Suivant acte du 14 juin 2024, Monsieur [S] [U] et Madame [Z] [U] ont fait assigner la SELARL EKIP devant le Juge des Référés du Tribunal Judiciaire de Bordeaux afin de lui voir étendre ces opérations d’expertise au visa de l’article 145 du Code de procédure civile.
Au soutien de sa demande, Monsieur [S] [U] et Madame [Z] [U] exposent qu’eu égard aux nombreuses problématiques et malfaçons touchant les travaux de la société LMC MENUISERIE, les consorts [U] ont été contraints de faire intervenir Maître [P], commissaire de justice , qui a dressé un constat édifiant le 13 décembre 2022. Au cours des opérations d’expertise judiciaire, les consorts [U] indiquent qu’ils apprenaient que la société LMC MENUISERIE avait fait l’objet d’un jugement d’ouverture de liquidation judiciaire publié le 14 avril 2024, que la société EKIP avait été désignée en qualité de mandataire liquidateur, et qu'il est donc nécessaire qu'elle soit attraite à la cause afin que le rapport d'expertise à intervenir lui soit commun et opposable.
Monsieur [S] [U] et Madame [Z] [U] sollicitent la condamnation de la société EKIP à communiquer, sous astreinte de 100 € par jour de retard à compter de la signification à intervenir, pendant un délai de 3 mois la copie des conditions particulières signées, les conditions spéciales, et les conditions générales de sa police d’assurance, valides pour les années 2022 et 2023 de la société LMC MENUISERIE.
L’affaire a été appelée à l’audience du 24 février 2025.
Bien que régulièrement assigné, la SELARL EKIP n’a pas constitué avocat.

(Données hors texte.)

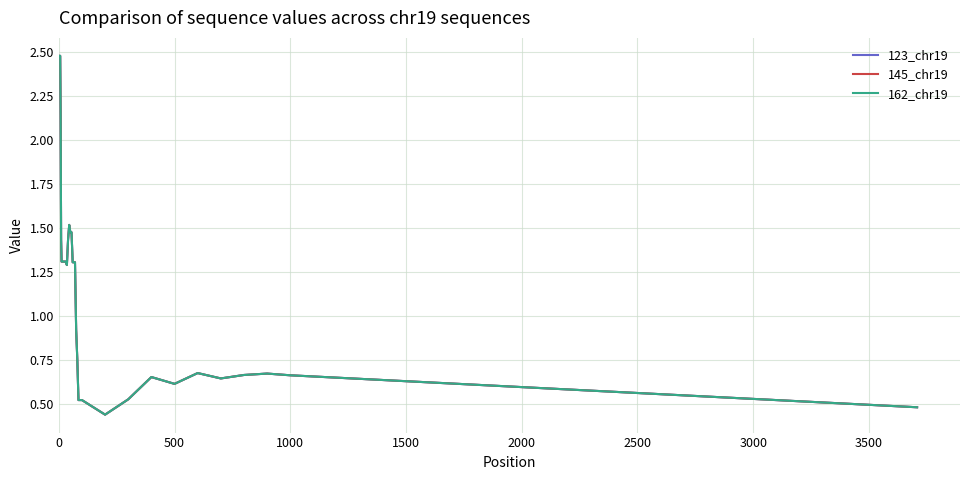

Which series has the largest range (max minus min)?

123_chr19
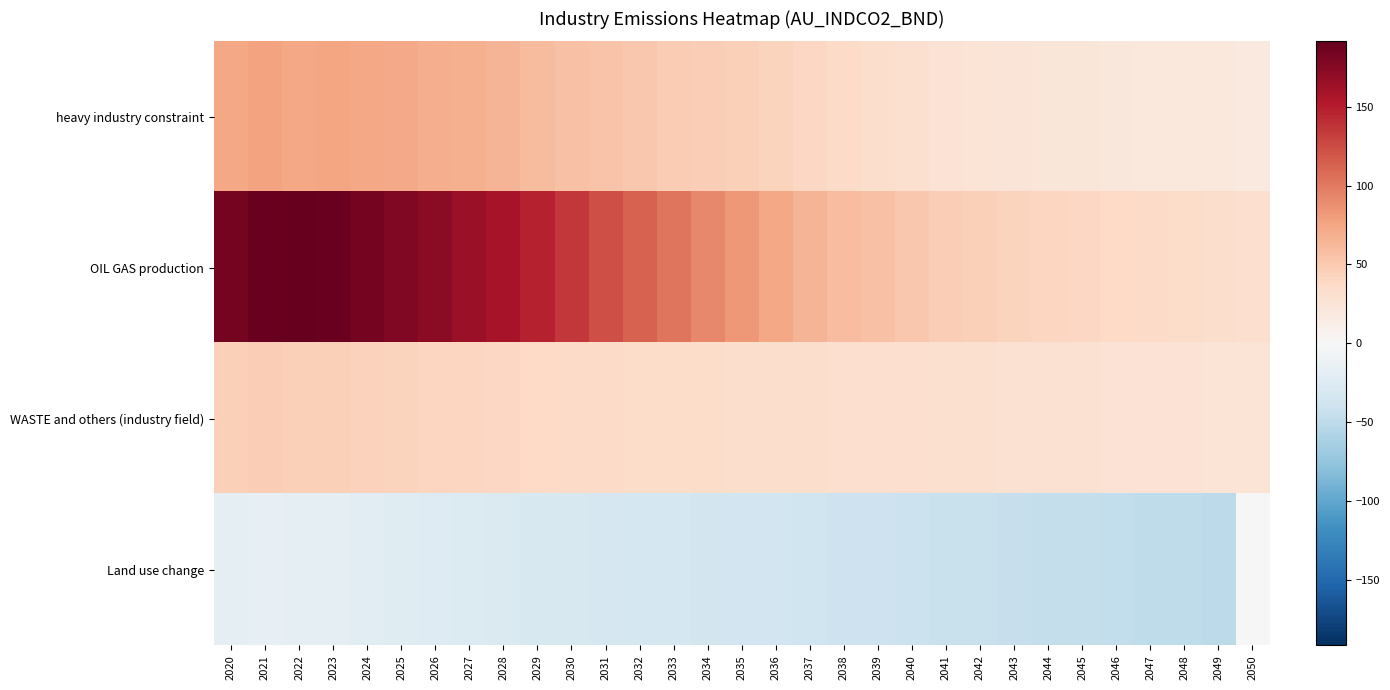

What is the total value across all series at 2023?

290.7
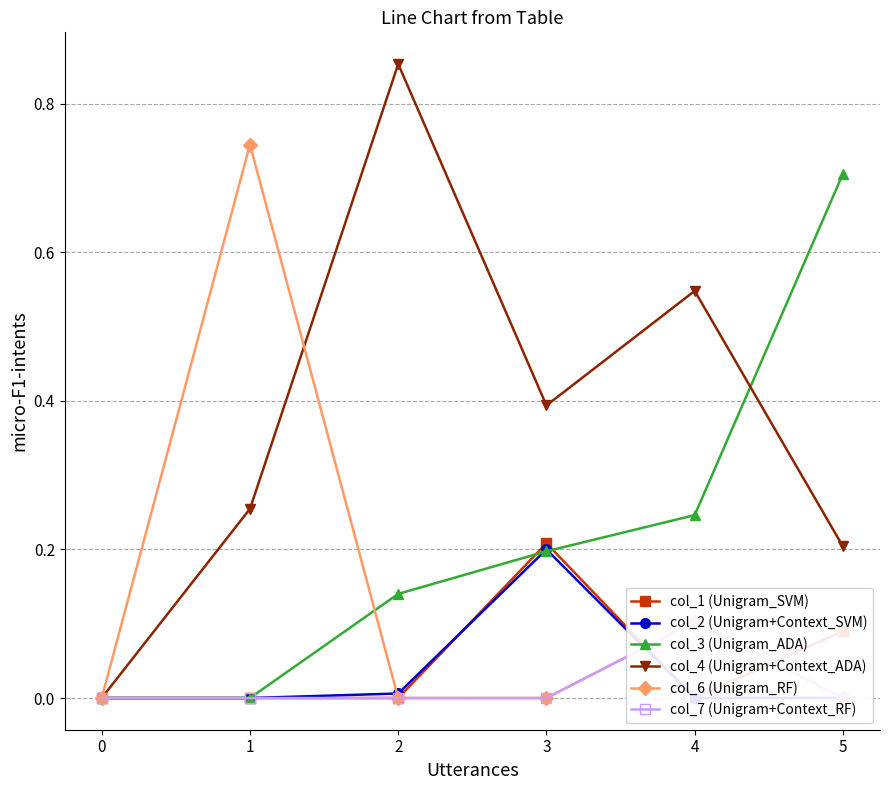

What are all the series names shown in the legend?

col_1 (Unigram_SVM), col_2 (Unigram+Context_SVM), col_3 (Unigram_ADA), col_4 (Unigram+Context_ADA), col_6 (Unigram_RF), col_7 (Unigram+Context_RF)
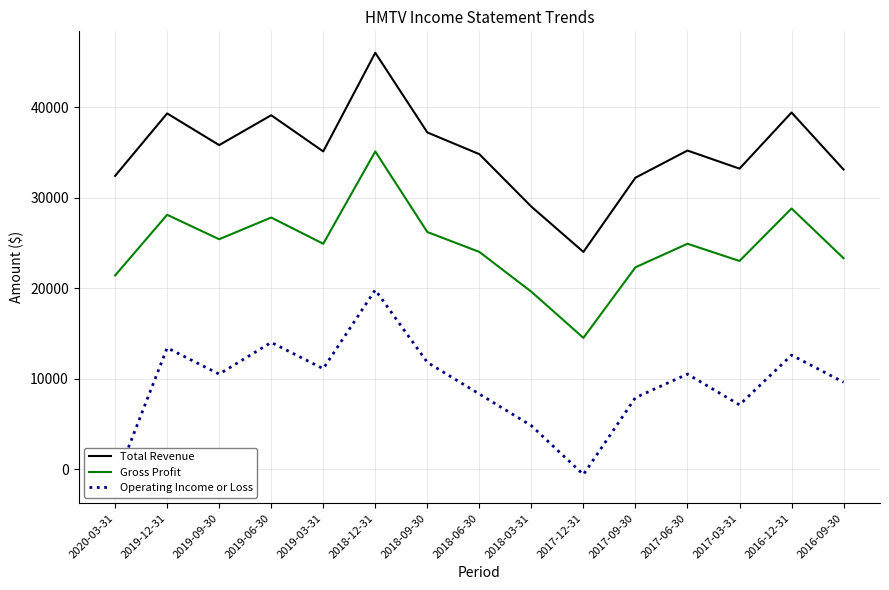

List the series in order of their peak value, lowest first.

Operating Income or Loss, Gross Profit, Total Revenue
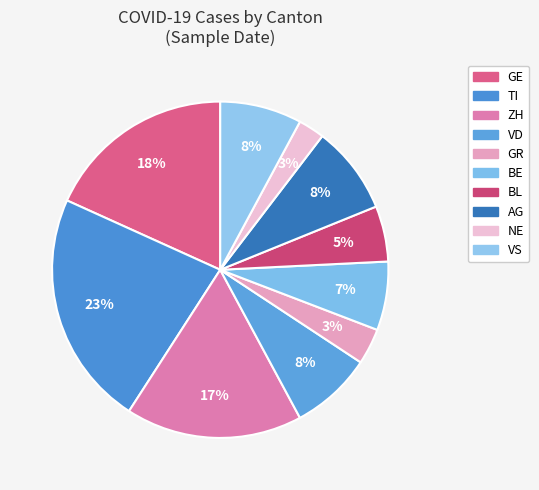

Does any single category account for the majority?

No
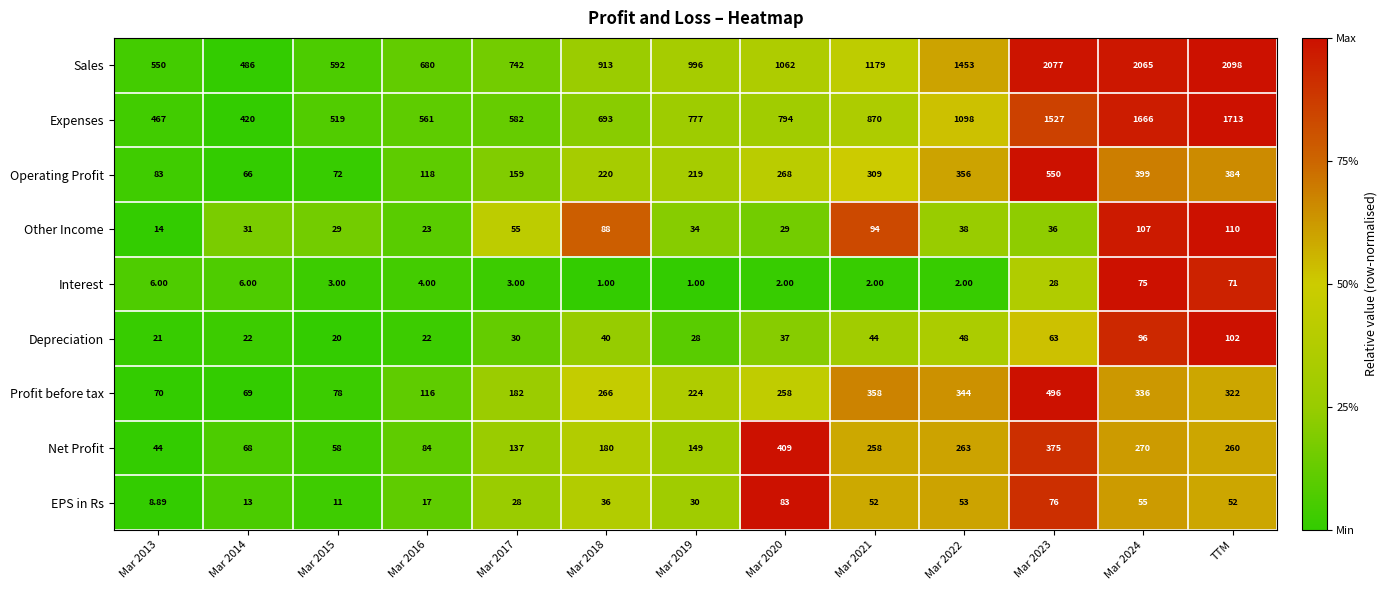

Which series has the largest total across all categories?

Sales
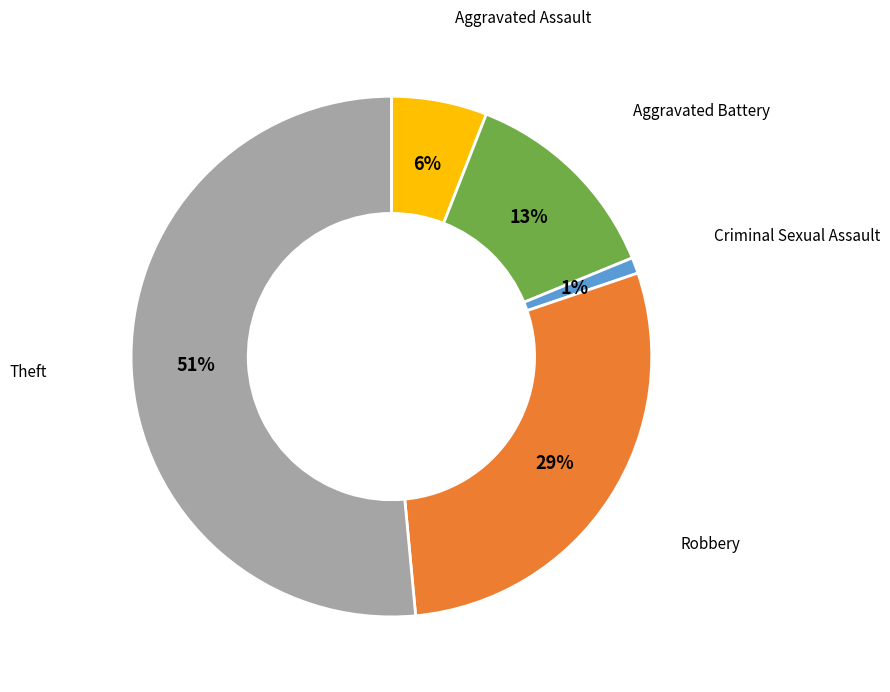

Is it true that Theft is 51% of the pie?

True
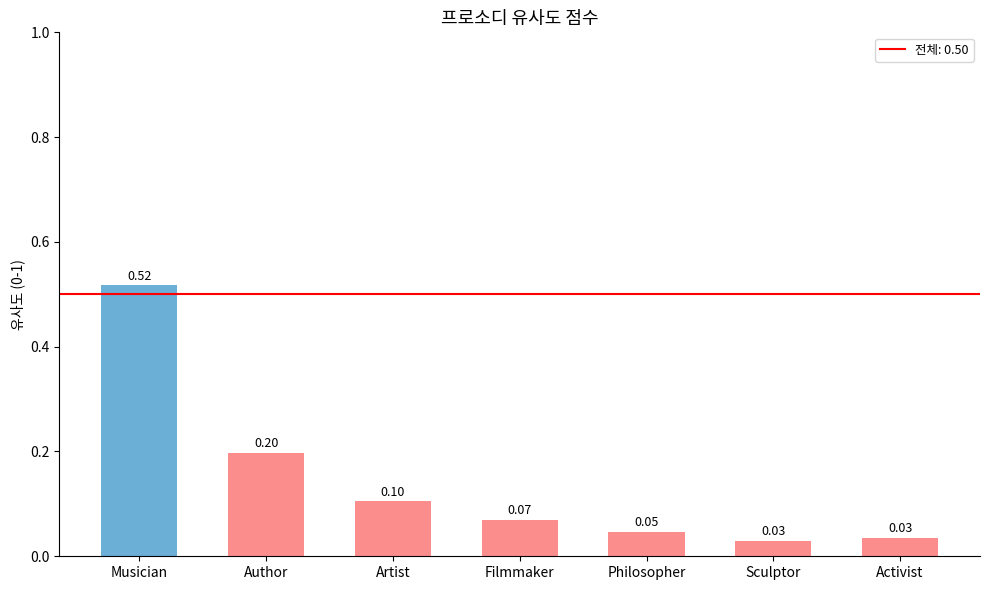

Which category has the highest value across all series?

Musician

Il y a dès lors lieu de statuer par décision réputée contradictoire.
MOTIFS DE LA DÉCISION
Sur la communication de pièces :
Aux termes de l’article 835 du Code de procédure civile, dans les cas où l'existence de l'obligation n'est pas sérieusement contestable, le Juge des Référés peut accorder une provision au créancier, ou ordonner l'exécution de l'obligation même s'il s'agit d'une obligation de faire.
Monsieur [S] [U] et Madame [Z] [U] sollicitent par ailleurs la condamnation de la SELARL EKIP à lui communiquer la copie des conditions particulières signées, les conditions spéciales, et les conditions générales de sa police d’assurance, valides pour les années 2022 et 2023 de la société LMC MENUISERIE.
La SELARL EKIP n’ayant pas satisfait à cette demande, il y a lieu de lui enjoindre de communiquer ces documents, dans le délai de 1 mois à compter de la signification de la présente ordonnance, passé lequel courra à son encontre une astreinte provisoire de 50 € par jour de retard pendant deux mois.
Sur la demande d’expertise :
Selon l’article 145 du Code de procédure civile, s’il existe un motif légitime de conserver et d’établir avant tout procès la preuve des faits dont pourrait dépendre la solution d’un litige, des mesures d’instruction légalement admissibles peuvent être ordonnées à la demande de tout intéressé, notamment en référé.
La mise en oeuvre de cette disposition suppose l’existence d’un litige dont l’objet et le fondement sont suffisamment caractérisés.
De même, l’article 149 du Code de procédure civile dispose que le juge peut à tout moment accroître ou restreindre l’étendue des mesures prescrites.